[Selection start]

May I say that I am always glad to send some of our individualist tracts to any person who writes to me?

I am, very faithfully, Auberon Herbert.
Old-House, Ringwood, November 14th.

MR. GREENWOOD'S SECOND LETTER.

To the Editor of "The Times":

Sir: If the question is whether Mr. Herbert Spencer is right in endeavoring to purify the conduct of public affairs and discharge it of error by establishing a system of "absolute political ethics, or that which ought to be," I submit that he need not have said so much as he has lately said in your columns. Who doubts that he is right? Who doubts that he is wisely and nobly employed when his business is to discover the bases of true political morality, and to exhort mankind never to lose sight of them, whatever may be the stress of expediency or compulsion in the world as we find it? But is that the question that was raised on the conversation between Mr. Laidler and Mr. Morley at Newcastle? Not at all. By that conversation we saw in a remarkably plain way that large numbers of the most intelligent and powerful representatives of labor in this country had derived from Mr. Spencer's teaching these conclusions: That private property in land is a public wrong based on force and fraud, and that to right one wrong it is sometimes necessary to do another. This they took to be a lesson in practical politics; and what it points to, in practice, is perfectly clear. Resume possession of the stolen land, if you please, for as private property it still is, and under its present ownership it must ever remain, a wrong to the community. For the rest, though compensation must be made for whatever is in the land which was not in it when it was stolen, yet to right one wrong it is sometimes necessary to do another. That is the point for attention as the matter stands at present. For though Mr. Spencer tells the people, as he could and should have told them from the first, that just compensation would entail a disastrous outlay, infallibly to become more disastrous through inferior management of the land by public officials, what of that if, to right one wrong, it is sometimes necessary to do another? What of just compensation, if it makes a standing crime against the community completely irremediable, and if the people are at liberty to decide whether this is not a case where to right one wrong it is necessary to do another? The point has been actually considered by labor societies and the leaders of the new Socialist movement all over the country, and it seems quite clear that the Newcastle Labor Electoral Association, for one, has come to the conclusion that, morally, there need not be much punctilio about compensation.

[Selection end]
[Source excerpt start]

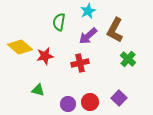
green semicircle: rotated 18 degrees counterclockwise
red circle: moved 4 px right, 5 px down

[Source excerpt end]

#### What is asked:
1. Change "tracts" to "pamphlets" in the correspondence from "May I say that" to "GREENWOOD'S SECOND LETTER.", and give that part again.
2. Translate this sentence from the correspondence into French: "That is the point for attention as the matter stands at present."
The listing is material apart from the correspondence.

#### Full answers:
1.
May I say that I am always glad to send some of our individualist pamphlets to any person who writes to me?

I am, very faithfully, Auberon Herbert.
Old-House, Ringwood, November 14th.

MR. GREENWOOD'S SECOND LETTER.

2. C'est là le point qui mérite l'attention, dans l'état actuel des choses.